• [PAGE EXTRACT]
*** Block opens ***

- Supreme Court of Canada

Hearing: June 6, 7, 1984 Rehearing: October 9, 1985 Judgment: June 26, 1986
- Citations: [1986] 1 S.C.R. 863, 1986 CanLII 17 (SCC)
- Docket No.: 17818
- Ruling: Appeal dismissed

Court membership
- Chief Justice: Brian Dickson Puisne Justices: Jean Beetz, Willard Estey, William McIntyre, Julien Chouinard, Antonio Lamer, Bertha Wilson, Gerald Le Dain, Gérard La Forest

Reasons given
- Plurality: McIntyre J. (Beetz and Chouinard JJ. concurring)
- Concurrence: La Forest J.
- Dissent: Lamer J. (Dickson C.J. concurring)
- Dissent: Wilson J.
- Estey and Le Dain JJ. took no part in the consideration or decision of the case.

Laws applied
- Canadian Charter of Rights and Freedoms, s. 11(b) and s. 24(1)

= Mills v The Queen =

Supreme Court of Canada Charter case

Mills v The Queen is a constitutional decision of the Supreme Court of Canada concerning the meaning of the phrase a "court of competent jurisdiction" under section 24(1) of the Canadian Charter of Rights and Freedoms, which is relevant to the remedial powers of the courts.

*** Block closes ***

(Collected data)
*** Block opens ***

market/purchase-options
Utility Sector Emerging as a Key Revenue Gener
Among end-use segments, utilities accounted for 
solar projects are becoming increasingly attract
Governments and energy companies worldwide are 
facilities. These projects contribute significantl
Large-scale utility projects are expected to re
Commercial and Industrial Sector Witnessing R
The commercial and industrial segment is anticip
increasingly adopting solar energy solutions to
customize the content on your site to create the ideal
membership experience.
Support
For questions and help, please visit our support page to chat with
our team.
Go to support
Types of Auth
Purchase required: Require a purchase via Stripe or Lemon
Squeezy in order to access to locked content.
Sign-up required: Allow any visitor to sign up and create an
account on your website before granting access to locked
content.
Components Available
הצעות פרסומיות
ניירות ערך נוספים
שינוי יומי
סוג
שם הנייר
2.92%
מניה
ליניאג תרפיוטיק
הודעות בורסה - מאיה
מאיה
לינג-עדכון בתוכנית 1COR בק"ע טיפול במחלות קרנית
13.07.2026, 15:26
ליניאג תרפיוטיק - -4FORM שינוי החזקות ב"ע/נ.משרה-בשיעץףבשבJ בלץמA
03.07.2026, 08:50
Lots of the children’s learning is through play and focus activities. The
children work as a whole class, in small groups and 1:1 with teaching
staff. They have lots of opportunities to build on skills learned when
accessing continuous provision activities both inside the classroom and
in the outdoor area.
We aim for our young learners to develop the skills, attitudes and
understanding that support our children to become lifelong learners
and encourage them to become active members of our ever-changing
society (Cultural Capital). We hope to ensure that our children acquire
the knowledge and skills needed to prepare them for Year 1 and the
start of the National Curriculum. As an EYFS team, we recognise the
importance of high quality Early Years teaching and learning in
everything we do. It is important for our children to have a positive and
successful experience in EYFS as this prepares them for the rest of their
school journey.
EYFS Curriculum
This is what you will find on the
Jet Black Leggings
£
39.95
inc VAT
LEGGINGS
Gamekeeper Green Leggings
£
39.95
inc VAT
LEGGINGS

*** Block closes ***

• [APPLY WHAT YOU READ]
- 1) Answer these questions using the case summary on Mills v The Queen:
(a) What is the docket number?
(b) Which sections of the Canadian Charter of Rights and Freedoms were applied?
(c) Which member of the Court joined Lamer J. in dissent?
- 2) Carry on the case summary on Mills v The Queen from where it stops.
The records have no connection to the case summary on Mills v The Queen.

• [ANSWERS BY ITEM NUMBER]
- 1)
(a) 17818
(b) Section 11(b) and section 24(1)
(c) Chief Justice Brian Dickson

- 2)
In two sets of reasons, a majority held that the term "court of competent jurisdiction" for Charter remedies is to be determined by reviewing the existing jurisdiction of a court. Claims for Charter remedies are to be assessed within that existing jurisdictional framework. Section 24(1) of the Charter does not itself confer jurisdiction on a court.

The applicant had applied to a preliminary inquiry judge for a stay of criminal charges, alleging that his right to a trial within a reasonable time, as guaranteed by s. 11(b) of the Charter, had been breached by a 31 month delay. A majority of the court held that under the jurisdictional framework of the Criminal Code, a preliminary inquiry judge does not have jurisdiction to determine a claim that a trial has not proceeded within a reasonable time. That determination normally can only be made by the trial court, although in some cases the provincial superior court will also have jurisdiction.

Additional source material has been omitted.